আর্কাইভইংরেজি অনুবাদ

Poetry : Three Poems of Shamsur Rahman

Roar, O Freedom

What shall I do with the spring

when I hear only the cuckoo moaning

and cannot see gorgeous flowers blossom?

What shall I do with the garden

where no birds ever pays a visit?

Oh, how rough and stony is this earth!

Skeletons of trees stand, row after row,

like so many desolate ghosts.

What shall I do with the love

that places on my head a crown of thorns

and hands out to me the cup of hemlock?

What purpose does the road serve

on which no one treads,

where vendors of coloured ice-cream

or waves of city-inundating processions

are never seen?

I had called you, dearest

when we started our journey

with our face turned to the rising sun.

When the back-pull of bourgeois charm

kept from your ears the soaring sound

of the people singing.

You are still prisoner under the claws

of a fierce eagle.

You cannot yet walk on a road

with the rainbow coloured carpet spread on it.

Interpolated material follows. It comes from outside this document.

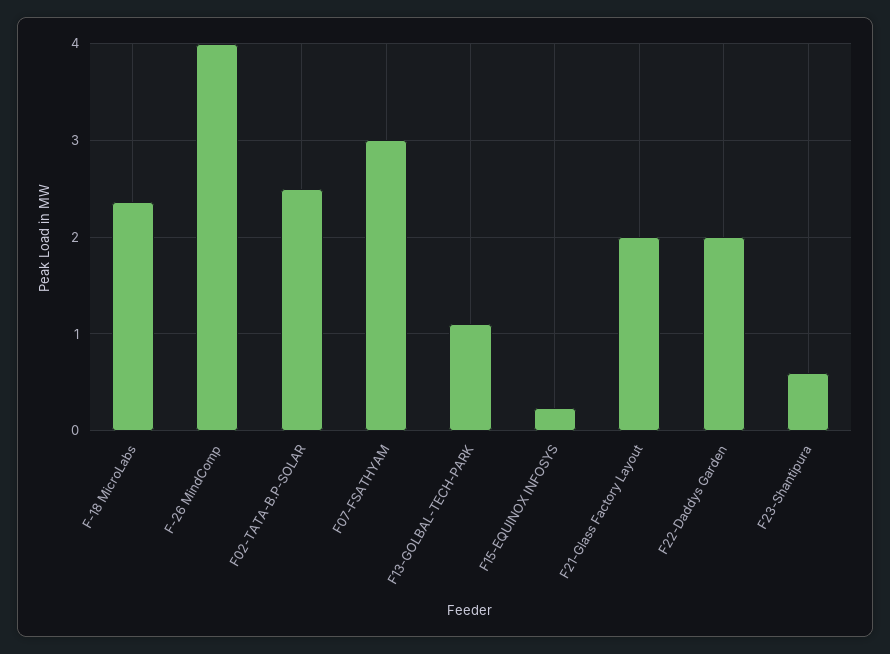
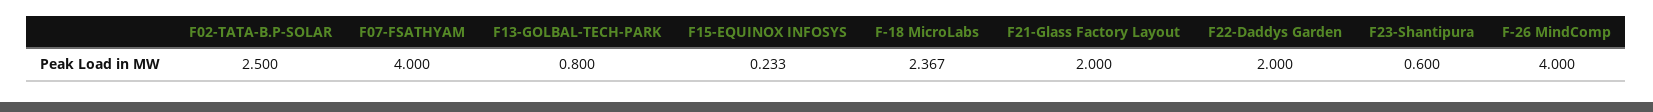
F07-FSATHYAM: 3 -> 4
F13-GOLBAL-TECH-PARK: 1.1 -> 0.8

Oh, how tough it is to keep going

without you by my side!

A horrid monster comes, casting dark shadows

all around;

in a moment he crushes under his heels

the foundation of new civilization,

he hangs the full moon on the scaffold,

declares unlawful the blossoming

of the lotus and the rose.

He bans my poems, stanza by stanza,

quietly, without any fanfare,

he bans your breath,

he bans the fragrance of your hair.

By the bent body of the young girl

sitting on the lonely porch of old age,

waiting for the dawn of happy days.

By the long days and nights of Nelson Mandella

spent behind the bars.

By the martyrdom of the heroic youth

Noor Hossain,

O Freedom, raise your head like Titan,

give a sky-shattering shout,

tear off the chain around

your wrists.

Roar, Freedom, roar mightily!

[Translated by Kabir Chowdhury]


Asad’s Shirt

Like bunches of blood-red Oleander,

like flaming clouds at sunset,

Asad’s shirt flutters

in the gusty wind, in the limitless blue.

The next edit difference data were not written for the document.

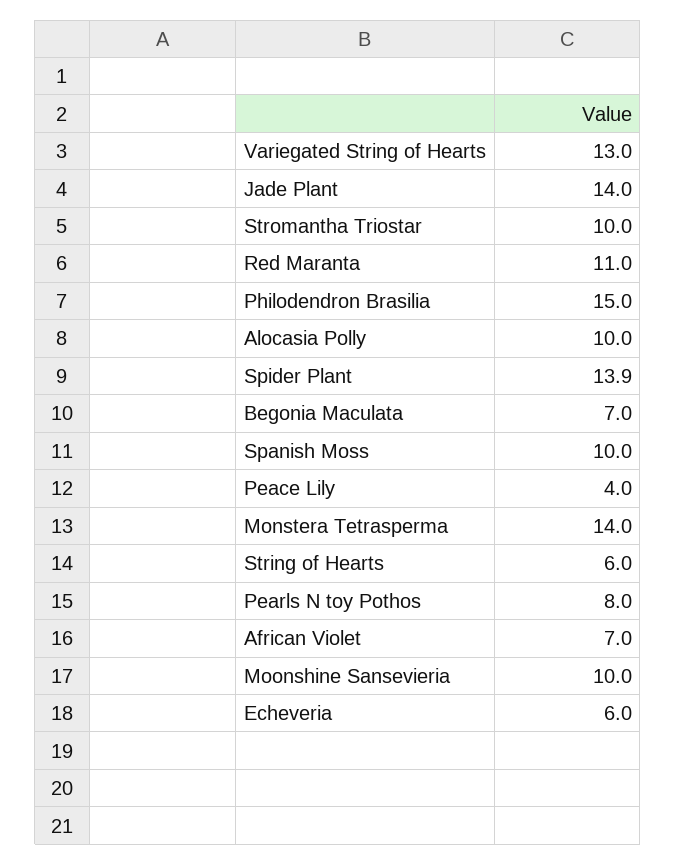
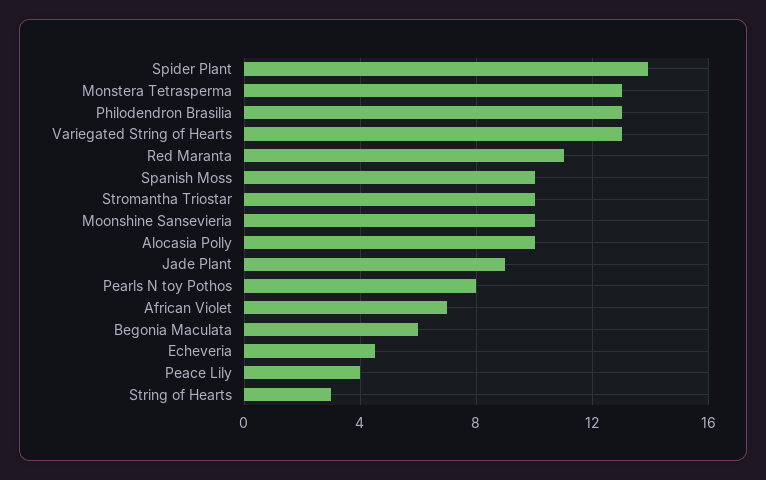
Jade Plant: 14 -> 9
Philodendron Brasilia: 15 -> 13
Begonia Maculata: 7 -> 6
Monstera Tetrasperma: 14 -> 13
String of Hearts: 6 -> 3
Echeveria: 6 -> 4.5

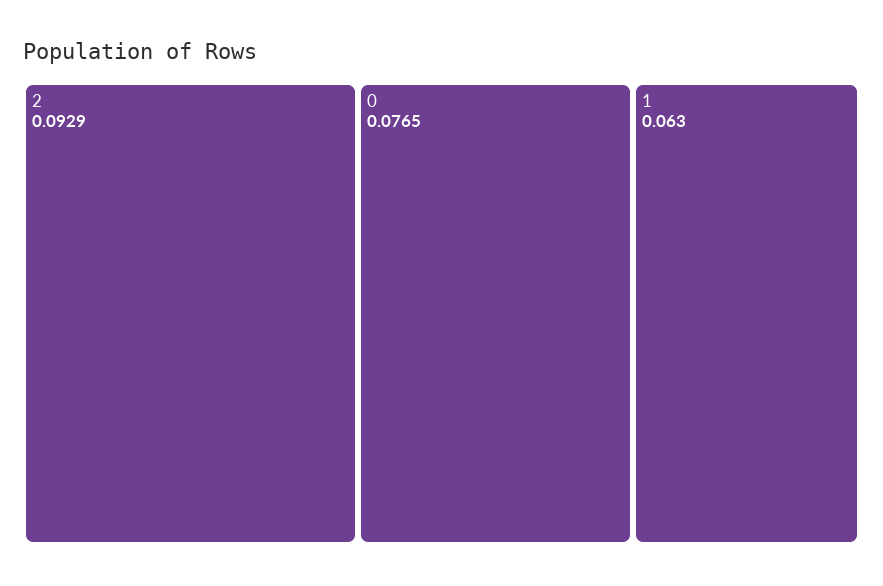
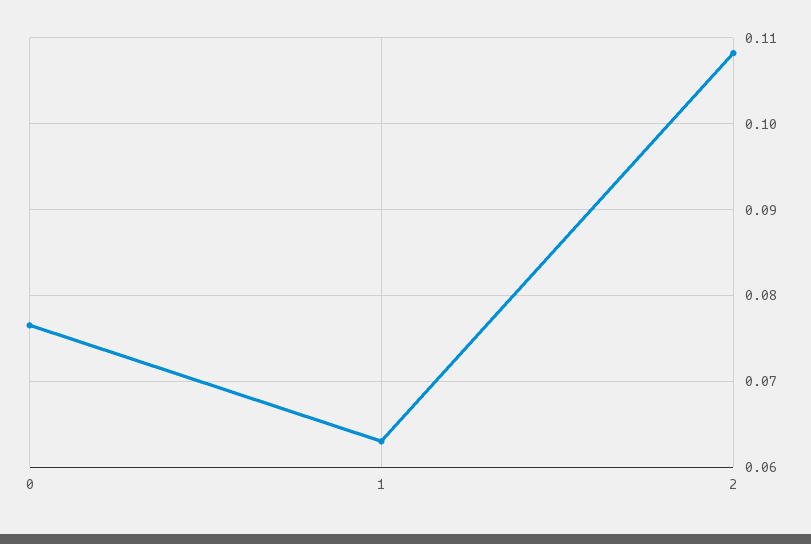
2: 0.0929 -> 0.108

To the brother’s spotless shirt

his sister had sown

with the fine gold thread

of her heart’s desire.

Buttons which shone like stars;

how often had his ageing mother,

with such tender care,

hung that shirt out to dry

in her sunny courtyard.

Now that self-same shirt

has deserted the mother’s courtyard,

adorned by bright sunlight

and the soft shadow

cast by the pomegranate tree.

Now it flutters

on the city’s main street,

on top of the belching factory chimneys,

in every nook and corner

of the echoing avenues.

How it flutters

with no respite

in the sun-scorched stretches

of our parched hearts,

at every muster of conscious people

uniting in a common purpose.

Our weakness, our cowardice

the stain of our guilt and shame –

all are hidden from the public gaze.

By this pitiful piece of torn raiment

Asad’s shirt has become

our pulsating hearts’ rebellious banner.

[Translated from Asader shirt (Asad’s Shirt) by Syed Najmuddin Hashim]

——————————

For a Few Lines of Poetry

I go to a tree and say:

Dear tree, can you give me a poem?

The tree says: If you can pierce

My bark and merge into my marrow,

Perhaps you will get a poem.

I whisper into the ears

Of a decaying wall:

Can you give me a poem?

The old wall whispers back

In its moss-thickened voice:

If you can grind yourself

Into the brick and mortar of my body,

Perhaps you will get a poem.

I beg an old man

Bending on my knees:

Please give me a poem.

Breaking the veil of silence,

The voice of wisdom says:

If you can carve the wrinkles

Of my face onto your own,

Perhaps you will get a poem.

Only for a few lines of poetry,

How long must I wait before this tree,

In front of the crumbling wall,

And the old man?

How long will I be bending on my knees?